Il Regno Unito ha compiuto ieri un passo storico nella sua politica estera: il premier Keir Starmer ha annunciato il riconoscimento dello Stato di Palestina. Una svolta che Londra aveva già prefigurato a luglio, quando il primo ministro aveva dichiarato che la posizione britannica sarebbe cambiata a settembre se Israele non avesse accettato alcune condizioni, tra cui il cessate il fuoco a Gaza e un impegno credibile verso una pace basata sulla soluzione dei due Stati.
I Paesi pronti all’annuncio
Il riconoscimento non resterà isolato. Oggi, lunedì 22 settembre, a margine dell’Assemblea generale dell’Onu, si terrà una conferenza co-presieduta da Francia e Arabia Saudita, durante la quale una decina di Paesi – tra cui Regno Unito, Francia, Canada, Australia, Belgio e Portogallo – annunceranno ufficialmente il riconoscimento dello Stato palestinese.

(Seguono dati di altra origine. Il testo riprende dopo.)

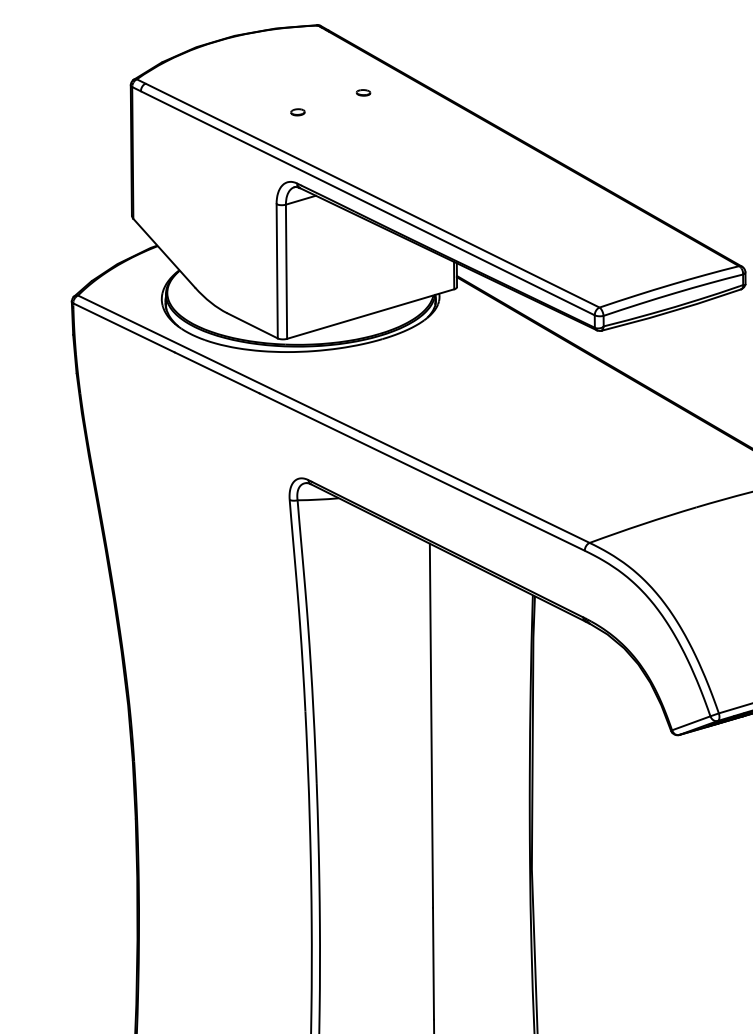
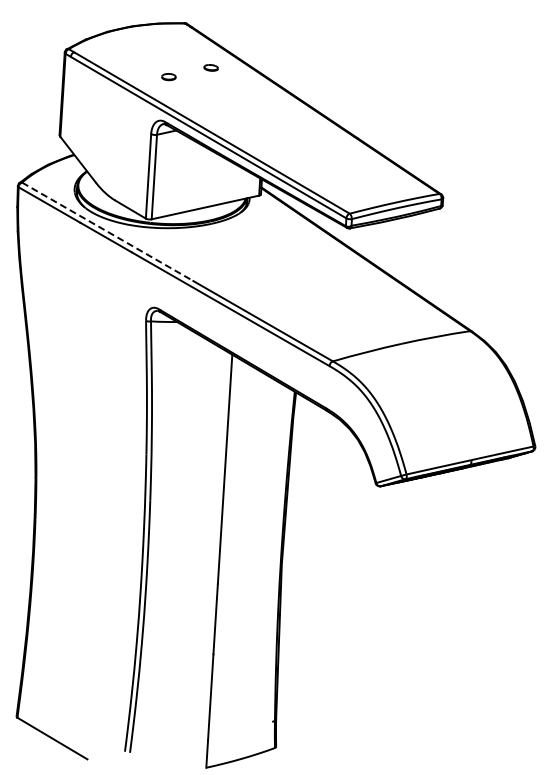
part: (362, 92) -> (210, 67), size x1.6
part: (297, 112) -> (168, 77), size x1.6
line: (218, 363) -> (107, 231), solid -> dashed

Il Giappone invece ha già annunciato che non riconoscerà la Palestina, “per timore di incrinare i rapporti con gli Stati Uniti”, definendo la scelta una decisione “politicamente imbarazzante ma inevitabile”.
Il tema della Palestina sarà al centro dell’80ª Assemblea Generale delle Nazioni Unite (Unga80). Nei giorni scorsi, l’Onu ha approvato con 145 voti favorevoli una risoluzione che permette ai rappresentanti palestinesi di partecipare da remoto, dopo che Washington ha negato loro i visti. Già il 12 settembre l’Assemblea aveva adottato la “Dichiarazione di New York” sulla soluzione a due Stati, con 142 voti a favore e solo 10 contrari (tra cui Usa e Israele).

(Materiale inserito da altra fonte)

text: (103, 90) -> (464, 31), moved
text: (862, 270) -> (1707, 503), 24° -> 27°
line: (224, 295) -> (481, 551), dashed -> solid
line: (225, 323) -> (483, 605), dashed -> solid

L’Europa divisa: la posizione di Italia e Germania
Germania e Italia hanno annunciato che non riconosceranno la Palestina in questa fase. Il ministro degli Esteri italiano Antonio Tajani ha dichiarato che Roma è “favorevole al principio di uno Stato palestinese, ma oggi non possiamo riconoscerlo perché è diviso: da un lato la Cisgiordania, governata dall’Anp, dall’altro Gaza sotto il controllo di Hamas, che è un’organizzazione terroristica”.

Tajani ha ribadito che un riconoscimento in questo momento “significherebbe legittimare il terrorismo”, pur confermando l’appoggio italiano alla road map Onu per la creazione di uno Stato palestinese.
La premier Giorgia Meloni interverrà mercoledì sera all’Onu, ribadendo che l’Italia sostiene il processo per uno Stato palestinese “nel pieno rispetto della sovranità di ciascun Paese”, ma che i tempi non sono maturi per un riconoscimento. Un atteggiamento che le opposizioni giudicano ambiguo e poco chiaro, soprattutto alla vigilia di un vertice internazionale che rischia di segnare un punto di svolta nella diplomazia mediorientale.
Le reazioni: sostegni e critiche
La decisione europea rappresenta un punto di rottura con la linea degli Stati Uniti, che hanno bollato l’iniziativa come “simbolica e controproducente”. Il segretario di Stato Marco Rubio ha avvertito che il riconoscimento “rischia di incoraggiare Hamas e complicare la situazione sul terreno”. Sulla stessa linea il governo israeliano, che ha definito la scelta “un premio al terrorismo” e “una provocazione contro chi combatte Hamas”.

Al contrario, l’Autorità Nazionale Palestinese ha accolto con entusiasmo la mossa, definendola “un passo storico verso il riconoscimento internazionale e la pace”. Abbas interverrà in collegamento video all’Assemblea generale, dopo che gli Stati Uniti gli hanno negato il visto.
La presidente della Commissione Ue, Ursula von der Leyen, ha sottolineato che “la soluzione fondata sulla coesistenza di due Stati è l’unica prospettiva capace di garantire una pace sostenibile a lungo termine”, accusando Israele di voler sabotare questa strada con il soffocamento finanziario dell’Anp e l’espansione degli insediamenti.